Top of PROVIDED RECORDS

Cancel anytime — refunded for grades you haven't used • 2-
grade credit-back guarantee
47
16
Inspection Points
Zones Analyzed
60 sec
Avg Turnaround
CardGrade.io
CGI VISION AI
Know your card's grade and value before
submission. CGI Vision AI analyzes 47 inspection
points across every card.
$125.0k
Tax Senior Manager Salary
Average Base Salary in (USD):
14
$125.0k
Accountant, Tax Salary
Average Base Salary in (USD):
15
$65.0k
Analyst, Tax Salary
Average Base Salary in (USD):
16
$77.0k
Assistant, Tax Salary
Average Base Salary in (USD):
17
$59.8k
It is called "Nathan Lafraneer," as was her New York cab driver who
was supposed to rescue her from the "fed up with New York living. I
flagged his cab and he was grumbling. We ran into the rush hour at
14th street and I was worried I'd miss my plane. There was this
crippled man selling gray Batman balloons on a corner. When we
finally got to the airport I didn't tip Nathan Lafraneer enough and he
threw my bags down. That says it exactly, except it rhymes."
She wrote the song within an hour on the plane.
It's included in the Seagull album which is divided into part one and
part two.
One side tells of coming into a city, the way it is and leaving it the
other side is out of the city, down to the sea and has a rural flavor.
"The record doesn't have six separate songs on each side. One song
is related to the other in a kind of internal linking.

Bottom of PROVIDED RECORDS
Top of PROVIDED RECORDS

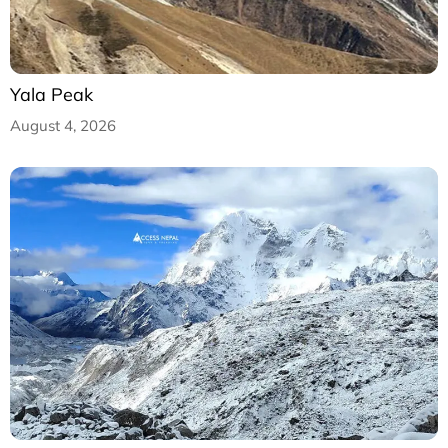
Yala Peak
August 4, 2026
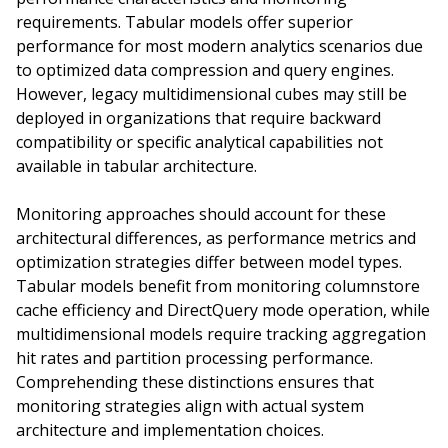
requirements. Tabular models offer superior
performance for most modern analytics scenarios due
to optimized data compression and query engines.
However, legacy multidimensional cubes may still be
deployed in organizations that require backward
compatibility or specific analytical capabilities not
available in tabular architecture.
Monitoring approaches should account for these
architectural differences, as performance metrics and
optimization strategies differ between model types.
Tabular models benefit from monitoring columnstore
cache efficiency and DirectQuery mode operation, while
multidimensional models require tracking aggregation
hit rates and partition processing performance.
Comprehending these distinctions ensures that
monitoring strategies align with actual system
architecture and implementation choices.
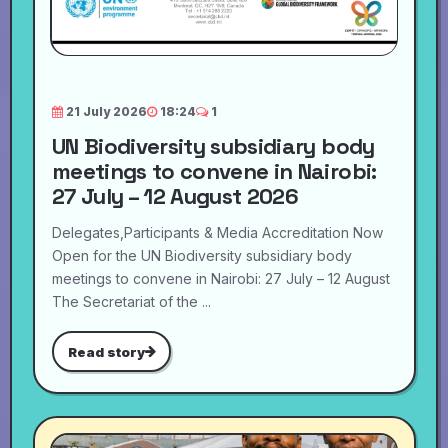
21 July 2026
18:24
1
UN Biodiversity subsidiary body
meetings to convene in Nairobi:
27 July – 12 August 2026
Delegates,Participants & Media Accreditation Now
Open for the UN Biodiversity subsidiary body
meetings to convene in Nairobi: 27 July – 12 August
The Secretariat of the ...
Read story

Bottom of PROVIDED RECORDS

GOAL OF THE EXERCISE: Looking at the entries above, can you reproduce exactly the lines from the one that holds "requirements. Tabular models offer superior" through the one that holds "optimization strategies differ", and only those?

SOLVED PROBLEM:
requirements. Tabular models offer superior
performance for most modern analytics scenarios due
to optimized data compression and query engines.
However, legacy multidimensional cubes may still be
deployed in organizations that require backward
compatibility or specific analytical capabilities not
available in tabular architecture.
Monitoring approaches should account for these
architectural differences, as performance metrics and
optimization strategies differ between model types.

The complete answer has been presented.